We were getting ready to take our oldest daughter to Bible camp. Another young lady, who would be riding with us, was being dropped off by her parents. She was their oldest child as well. But her parents didn’t engage in a long, drawn-out farewell (as I might have done). Nor was there any list of things to do or not to do. They gave her a hug and a kiss, then her father looked her in the eye and said, “Remember who you are.”
Four simple words, but he said a lot, didn’t he? And of course, his point was if you remember who you are, everything will be fine. We’ve taught you and shown you the right way. You know that and have lived in such a way. Just remember that and all will be well.

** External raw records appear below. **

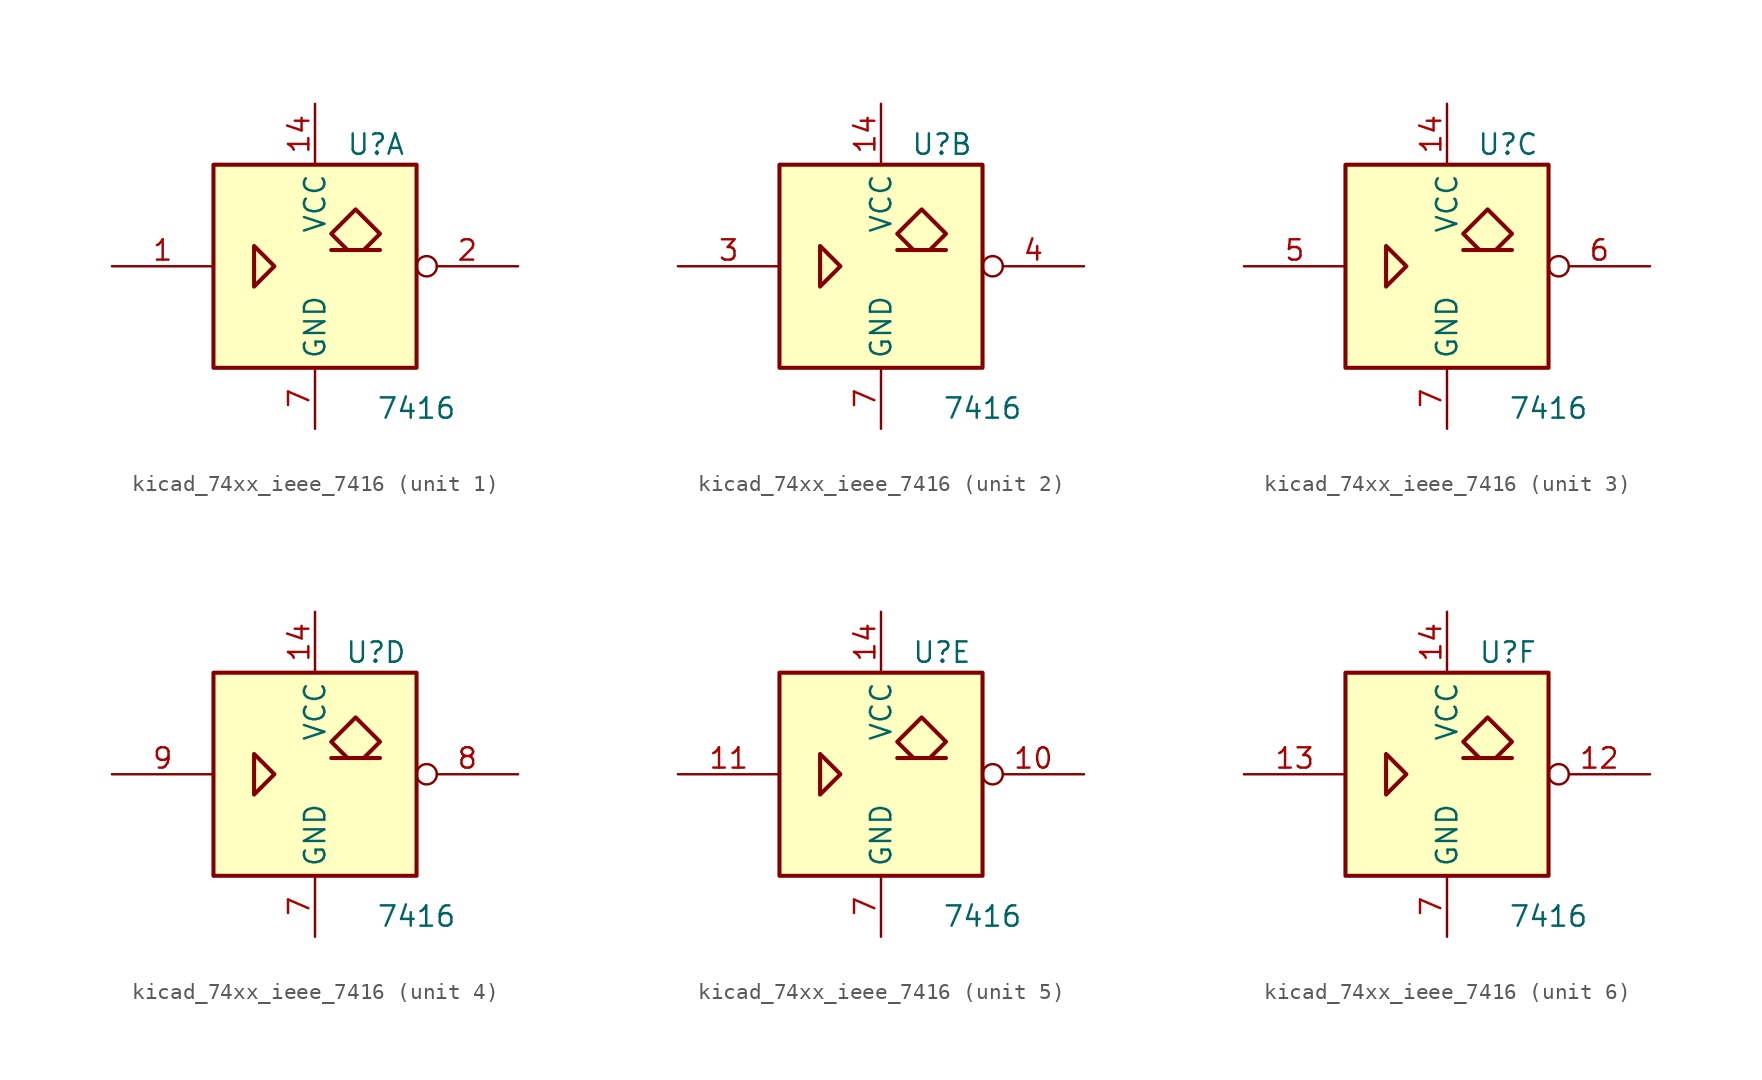
<source format=kicad_sym>
(kicad_symbol_lib
  (version 20220914)
  (generator kicad_symbol_editor)
  (symbol "kicad_74xx_ieee_7416"
    (property "Reference" "U"
      (at 3.81 7.62 0)
      (effects (font (size 1.27 1.27))))
    (property "Value" "7416"
      (at 6.35 -8.89 0)
      (effects (font (size 1.27 1.27))))
    (symbol "kicad_74xx_ieee_7416_0_0"
      (polyline (pts (xy -3.81 1.27) (xy -3.81 -1.27) (xy -2.54 0) (xy -3.81 1.27) (xy -3.81 1.27)) (stroke (width 0.254) (type default)) (fill (type background)))
      (polyline (pts (xy 3.048 1.016) (xy 4.064 2.032) (xy 2.54 3.556) (xy 1.016 2.032) (xy 2.032 1.016) (xy 1.016 1.016) (xy 4.064 1.016) (xy 4.064 1.016)) (stroke (width 0.254) (type default)) (fill (type background))))
    (symbol "kicad_74xx_ieee_7416_0_1"
      (rectangle (start -6.35 6.35) (end 6.35 -6.35) (stroke (width 0.254) (type default)) (fill (type background)))
      (pin power_in line (at 0 10.16 270) (length 3.81) (name "VCC" (effects (font (size 1.27 1.27)))) (number "14" (effects (font (size 1.27 1.27)))))
      (pin power_in line (at 0 -10.16 90) (length 3.81) (name "GND" (effects (font (size 1.27 1.27)))) (number "7" (effects (font (size 1.27 1.27))))))
    (symbol "kicad_74xx_ieee_7416_1_1"
      (pin input line (at -12.7 0 0) (length 6.35) (name "~" (effects (font (size 1.27 1.27)))) (number "1" (effects (font (size 1.27 1.27)))))
      (pin open_collector inverted (at 12.7 0 180) (length 6.35) (name "~" (effects (font (size 1.27 1.27)))) (number "2" (effects (font (size 1.27 1.27))))))
    (symbol "kicad_74xx_ieee_7416_2_1"
      (pin input line (at -12.7 0 0) (length 6.35) (name "~" (effects (font (size 1.27 1.27)))) (number "3" (effects (font (size 1.27 1.27)))))
      (pin open_collector inverted (at 12.7 0 180) (length 6.35) (name "~" (effects (font (size 1.27 1.27)))) (number "4" (effects (font (size 1.27 1.27))))))
    (symbol "kicad_74xx_ieee_7416_3_1"
      (pin input line (at -12.7 0 0) (length 6.35) (name "~" (effects (font (size 1.27 1.27)))) (number "5" (effects (font (size 1.27 1.27)))))
      (pin open_collector inverted (at 12.7 0 180) (length 6.35) (name "~" (effects (font (size 1.27 1.27)))) (number "6" (effects (font (size 1.27 1.27))))))
    (symbol "kicad_74xx_ieee_7416_4_1"
      (pin open_collector inverted (at 12.7 0 180) (length 6.35) (name "~" (effects (font (size 1.27 1.27)))) (number "8" (effects (font (size 1.27 1.27)))))
      (pin input line (at -12.7 0 0) (length 6.35) (name "~" (effects (font (size 1.27 1.27)))) (number "9" (effects (font (size 1.27 1.27))))))
    (symbol "kicad_74xx_ieee_7416_5_1"
      (pin open_collector inverted (at 12.7 0 180) (length 6.35) (name "~" (effects (font (size 1.27 1.27)))) (number "10" (effects (font (size 1.27 1.27)))))
      (pin input line (at -12.7 0 0) (length 6.35) (name "~" (effects (font (size 1.27 1.27)))) (number "11" (effects (font (size 1.27 1.27))))))
    (symbol "kicad_74xx_ieee_7416_6_1"
      (pin open_collector inverted (at 12.7 0 180) (length 6.35) (name "~" (effects (font (size 1.27 1.27)))) (number "12" (effects (font (size 1.27 1.27)))))
      (pin input line (at -12.7 0 0) (length 6.35) (name "~" (effects (font (size 1.27 1.27)))) (number "13" (effects (font (size 1.27 1.27))))))))
</source>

Yet as I write these words, I realize this makes it sound much easier than it actually is. The truth is, people often forget who they are for many reasons. There is peer pressure, bad judgment, discouragement, loneliness, and a host of other things that can come into play.
All of these would be present in 5th century BC Persia for a young Jewish woman turned queen whose name was Esther. Forgetting who she was would be easy because she had concealed the fact that she was Jewish from everyone (2:10). It would be easy because as the wife of Xerxes, we watch as Esther grows in her influence and power. In fact, she’s queen for seven years before Mordecai asks her to go before the king and intervene on behalf of her people (compare 2:13 with 3:7). Her response in 4:11 makes it clear that she had become enculturated to the Persian way of doing things.

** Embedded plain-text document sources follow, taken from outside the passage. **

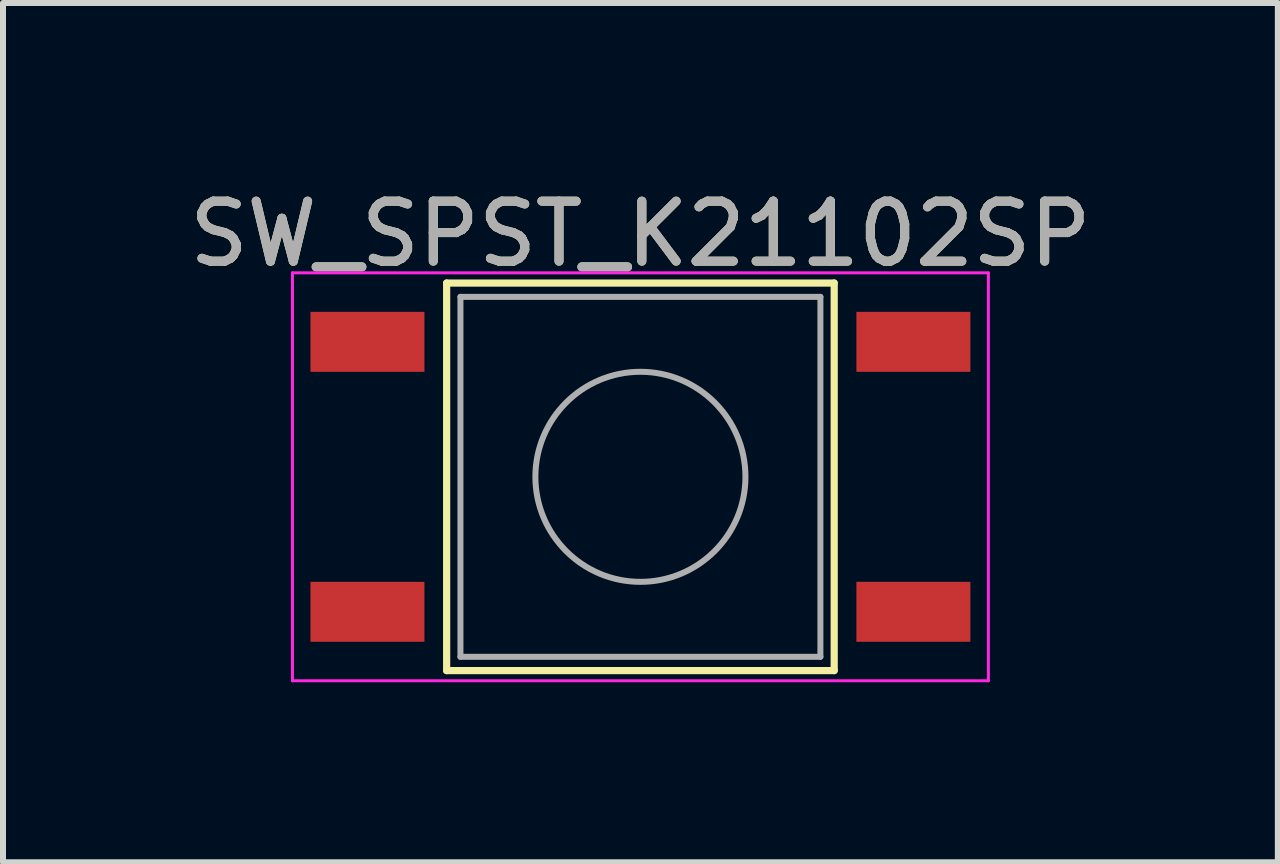
<source format=kicad_pcb>
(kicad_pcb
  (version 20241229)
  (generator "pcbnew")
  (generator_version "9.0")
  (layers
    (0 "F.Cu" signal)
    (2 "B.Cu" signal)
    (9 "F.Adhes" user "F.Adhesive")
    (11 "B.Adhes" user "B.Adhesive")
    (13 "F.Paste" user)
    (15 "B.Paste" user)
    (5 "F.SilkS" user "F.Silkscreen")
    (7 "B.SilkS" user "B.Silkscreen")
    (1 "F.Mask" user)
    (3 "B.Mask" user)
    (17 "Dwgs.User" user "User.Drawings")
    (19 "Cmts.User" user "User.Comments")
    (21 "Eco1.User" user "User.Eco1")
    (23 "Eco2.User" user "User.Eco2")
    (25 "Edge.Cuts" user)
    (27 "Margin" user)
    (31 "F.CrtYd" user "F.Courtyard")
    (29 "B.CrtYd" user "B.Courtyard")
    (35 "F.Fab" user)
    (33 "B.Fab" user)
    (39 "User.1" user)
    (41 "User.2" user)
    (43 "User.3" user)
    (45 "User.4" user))
  (footprint "SW_SPST_K21102SP"
    (layer "F.Cu")
    (at 7.625 4.898)
    (property "Reference" "SW_SPST_K21102SP" (at 0 -4.05 0) (layer "F.SilkS") (effects (font (size 1 1) (thickness 0.15))))
    (attr smd)
    (fp_line (start -3.23 -3.23) (end -3.23 3.23) (stroke (width 0.12) (type solid)) (layer "F.SilkS"))
    (fp_line (start -3.23 3.23) (end 3.23 3.23) (stroke (width 0.12) (type solid)) (layer "F.SilkS"))
    (fp_line (start 3.23 -3.23) (end -3.23 -3.23) (stroke (width 0.12) (type solid)) (layer "F.SilkS"))
    (fp_line (start 3.23 3.23) (end 3.23 -3.23) (stroke (width 0.12) (type solid)) (layer "F.SilkS"))
    (fp_line (start -5.8 -3.4) (end -5.8 3.4) (stroke (width 0.05) (type solid)) (layer "F.CrtYd"))
    (fp_line (start -5.8 -3.4) (end 5.8 -3.4) (stroke (width 0.05) (type solid)) (layer "F.CrtYd"))
    (fp_line (start -5.8 3.4) (end 5.8 3.4) (stroke (width 0.05) (type solid)) (layer "F.CrtYd"))
    (fp_line (start 5.8 3.4) (end 5.8 -3.4) (stroke (width 0.05) (type solid)) (layer "F.CrtYd"))
    (fp_line (start -3 -3) (end -3 3) (stroke (width 0.1) (type solid)) (layer "F.Fab"))
    (fp_line (start -3 3) (end 3 3) (stroke (width 0.1) (type solid)) (layer "F.Fab"))
    (fp_line (start 3 -3) (end -3 -3) (stroke (width 0.1) (type solid)) (layer "F.Fab"))
    (fp_line (start 3 3) (end 3 -3) (stroke (width 0.1) (type solid)) (layer "F.Fab"))
    (fp_circle (center 0 0) (end 1.75 -0.05) (stroke (width 0.1) (type solid)) (fill no) (layer "F.Fab"))
    (fp_text user "${REFERENCE}" (at 0 -4.05 0) (layer "F.Fab") (effects (font (size 1 1) (thickness 0.15))))
    (pad "1" smd rect (at -4.55 -2.25) (size 1.9 1) (layers "F.Cu" "F.Mask" "F.Paste"))
    (pad "1" smd rect (at 4.55 -2.25) (size 1.9 1) (layers "F.Cu" "F.Mask" "F.Paste"))
    (pad "2" smd rect (at -4.55 2.25) (size 1.9 1) (layers "F.Cu" "F.Mask" "F.Paste"))
    (pad "2" smd rect (at 4.55 2.25) (size 1.9 1) (layers "F.Cu" "F.Mask" "F.Paste")))
  (gr_rect
    (start -3 -3)
    (end 18.25 11.323)
    (stroke (width 0.1) (type default))
    (fill no)
    (layer "Edge.Cuts")))
</source>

Has she forgotten who she is?
Though it takes a bit of prompting from Mordecai, she has not. Risking her life, she initially goes before Xerxes in 5:1ff and again in 8:3ff. She pleads for the king to do something to reverse Haman’s edict that will put to death all the Jewish people in Persia. In v. 6 she says:
For how can I bear to see disaster fall on my people? How can I bear to see the destruction of my family?
There’s something profoundly joyful in this—even though at this point we don’t know how everything else will work out, we know they have at least worked out for Esther. She has not forgotten who she is. She has not forgotten where she came from. She has not forgotten her people and is willing to put her life on the line for them. Seven years of pampered, palatial living have not overwritten her identity or diminished her devotion. Even as the world was telling her who she should be, she was remembering who she really was. In a world full of chameleons, Esther’s colors remained constant.
I like to think that God looked down on all this and said to one of the archangels, “The world needs to hear this story!”